• _TASK DATA_
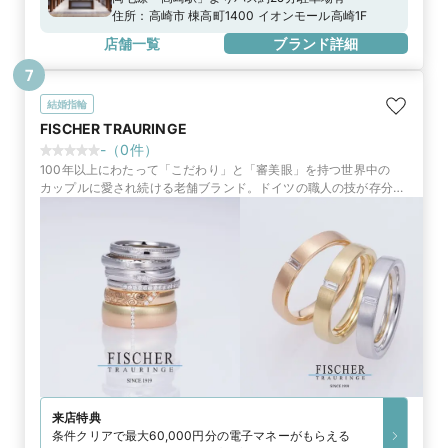
住所：
高崎市 棟高町1400 イオンモール高崎1F
店舗一覧
ブランド詳細
7
結婚指輪
FISCHER TRAURINGE
-
（
0
件）
100年以上にわたって「こだわり」と「審美眼」を持つ世界中の
カップルに愛され続ける老舗ブランド。ドイツの職人の技が存分に
活かされた鍛造製リングは「一生もの」にふさわしい仕上がり
来店特典
条件クリアで最大60,000円分の電子マネーがもらえる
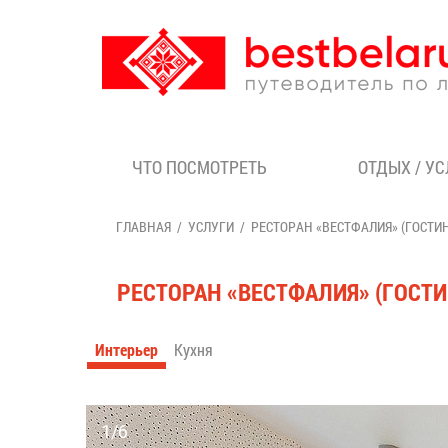
ЧТО ПОСМОТРЕТЬ
ОТДЫХ / У
ГЛАВНАЯ
УСЛУГИ
РЕСТОРАН «ВЕСТФАЛИЯ» (ГОСТИН
РЕСТОРАН «ВЕСТФАЛИЯ» (ГОСТИ
Интерьер
Кухня
1/6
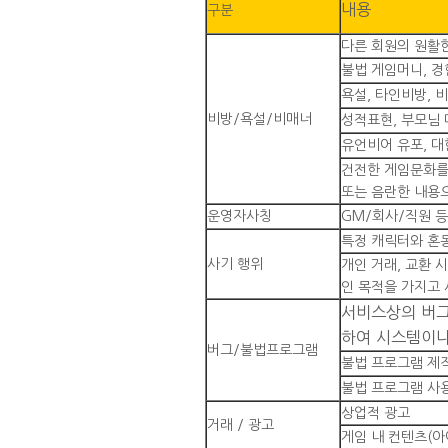
내용
구분
다른 회원의 원활
불법 게임머니, 경
욕설, 타인비방, 
비방/욕설/비매너
성적표현, 부모님 
유언비어 유포, 대
건전한 게임문화를
또는 음란한 내용으
운영자사칭
GM/회사/직원 등
특정 캐릭터와 혼동
사기 행위
개인 거래, 교환 
인 목적을 가지고 
서비스상의 버그
하여 시스템이나
버그/불법프로그램
불법 프로그램 제
불법 프로그램 사
상업적 광고
거래 / 광고
게임 내 컨텐츠(아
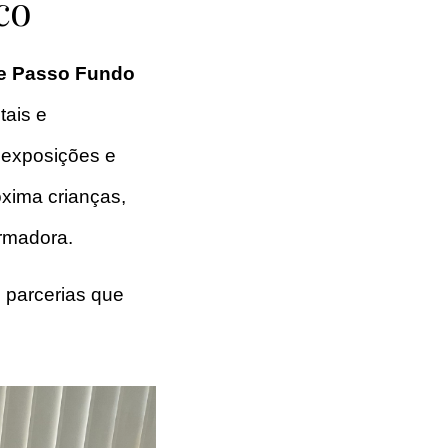
co
de Passo Fundo
tais e
, exposições e
oxima crianças,
ormadora.
e parcerias que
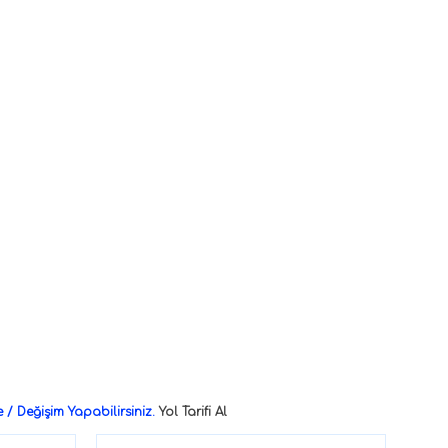
/ Değişim Yapabilirsiniz.
Yol Tarifi Al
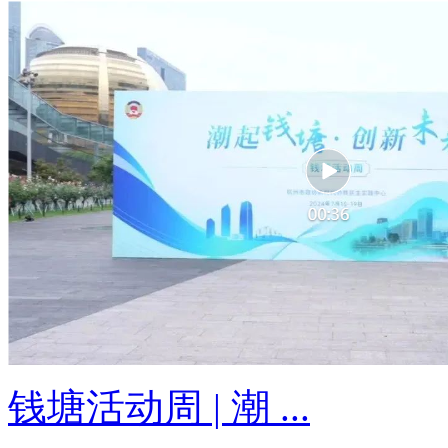
钱塘活动周 | 潮 ...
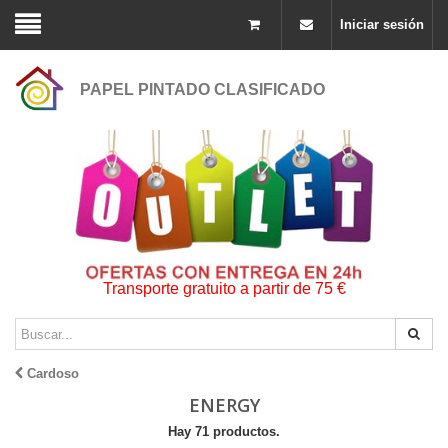
Iniciar sesión
PAPEL PINTADO CLASIFICADO
Transporte gratuito a partir de 75 €
Cardoso
ENERGY
Hay 71 productos.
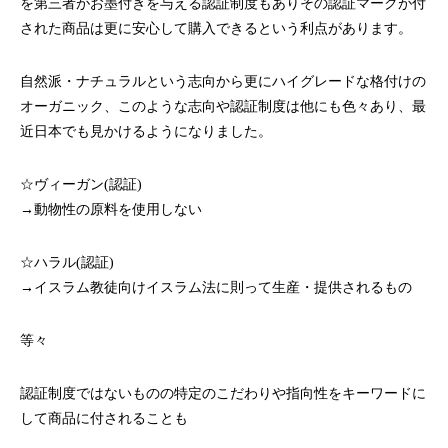
を第三者がお墨付きを与える認証制度もありその認証マークが付
された商品は更に安心して購入できるという利点があります。
自然派・ナチュラルという志向から更にハイグレードな格付けの
オーガニック、このような志向や認証制度は他にも色々あり、最
近日本でも見かけるようになりました。
☆ヴィーガン(認証)
→動物性の原料を使用しない
☆ハラル(認証)
→イスラム教徒向けイスラム法に則って生産・提供されるもの
等々
認証制度ではないものの特定のこだわりや指向性をキーワードに
して商品に付されることも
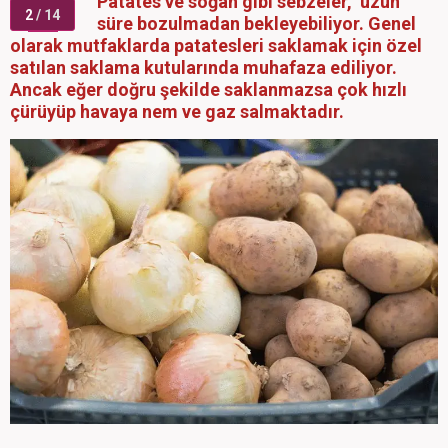
Patates ve soğan gibi sebzeler, uzun
2
/ 14
süre bozulmadan bekleyebiliyor. Genel
olarak mutfaklarda patatesleri saklamak için özel
satılan saklama kutularında muhafaza ediliyor.
Ancak eğer doğru şekilde saklanmazsa çok hızlı
çürüyüp havaya nem ve gaz salmaktadır.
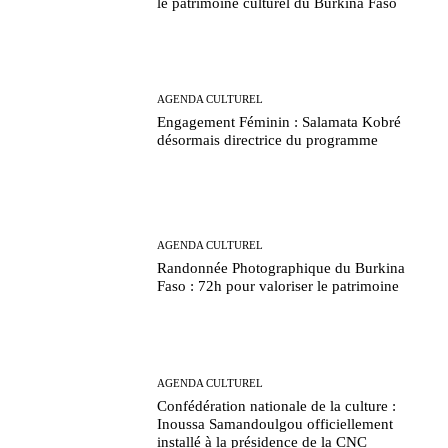
le patrimoine culturel du Burkina Faso
AGENDA CULTUREL
Engagement Féminin : Salamata Kobré
désormais directrice du programme
AGENDA CULTUREL
Randonnée Photographique du Burkina
Faso : 72h pour valoriser le patrimoine
AGENDA CULTUREL
Confédération nationale de la culture :
Inoussa Samandoulgou officiellement
installé à la présidence de la CNC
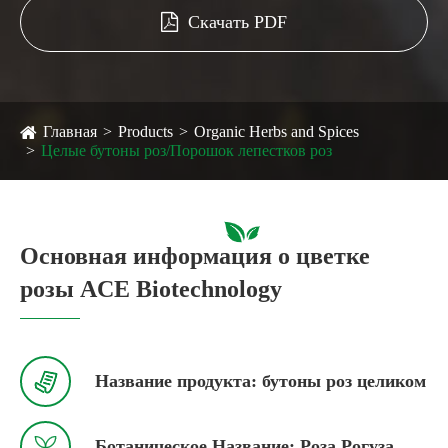
Скачать PDF
Главная
Products
Organic Herbs and Spices
Целые бутоны роз/Порошок лепестков роз
Основная информация о цветке
розы ACE Biotechnology

Название продукта: бутоны роз целиком

Ботаническое Название: Роза Рогуза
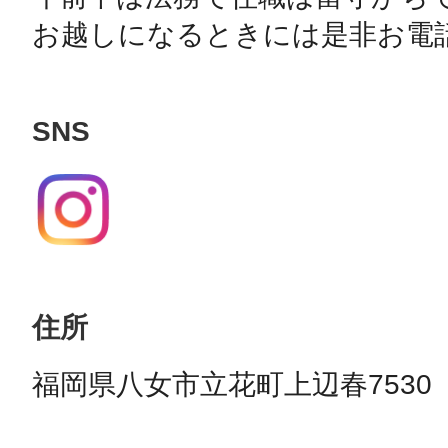
お越しになるときには是非お電話
SNS
住所
福岡県八女市立花町上辺春7530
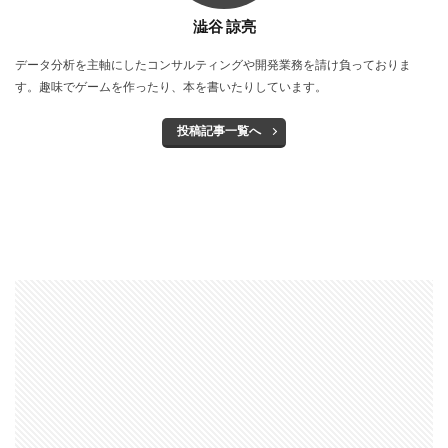
澁谷 諒亮
データ分析を主軸にしたコンサルティングや開発業務を請け負っておりま
す。趣味でゲームを作ったり、本を書いたりしています。
投稿記事一覧へ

• _WHAT YOU WILL DO_
The line containing "オーガニック、このような志向や認証制度は他にも色々あり、最" and every line after it, through the end of the records, are what you should retype exactly. Do not include the pictures.

• _COMPLETED EXERCISE_
オーガニック、このような志向や認証制度は他にも色々あり、最
近日本でも見かけるようになりました。
☆ヴィーガン(認証)
→動物性の原料を使用しない
☆ハラル(認証)
→イスラム教徒向けイスラム法に則って生産・提供されるもの
等々
認証制度ではないものの特定のこだわりや指向性をキーワードに
して商品に付されることも
Patates ve soğan gibi sebzeler, uzun
2
/ 14
süre bozulmadan bekleyebiliyor. Genel
olarak mutfaklarda patatesleri saklamak için özel
satılan saklama kutularında muhafaza ediliyor.
Ancak eğer doğru şekilde saklanmazsa çok hızlı
çürüyüp havaya nem ve gaz salmaktadır.
le patrimoine culturel du Burkina Faso
AGENDA CULTUREL
Engagement Féminin : Salamata Kobré
désormais directrice du programme
AGENDA CULTUREL
Randonnée Photographique du Burkina
Faso : 72h pour valoriser le patrimoine
AGENDA CULTUREL
Confédération nationale de la culture :
Inoussa Samandoulgou officiellement
installé à la présidence de la CNC
Скачать PDF
Главная
Products
Organic Herbs and Spices
Целые бутоны роз/Порошок лепестков роз
Основная информация о цветке
розы ACE Biotechnology

Название продукта: бутоны роз целиком

Ботаническое Название: Роза Рогуза
お越しになるときには是非お電話
SNS
住所
福岡県八女市立花町上辺春7530
澁谷 諒亮
データ分析を主軸にしたコンサルティングや開発業務を請け負っておりま
す。趣味でゲームを作ったり、本を書いたりしています。
投稿記事一覧へ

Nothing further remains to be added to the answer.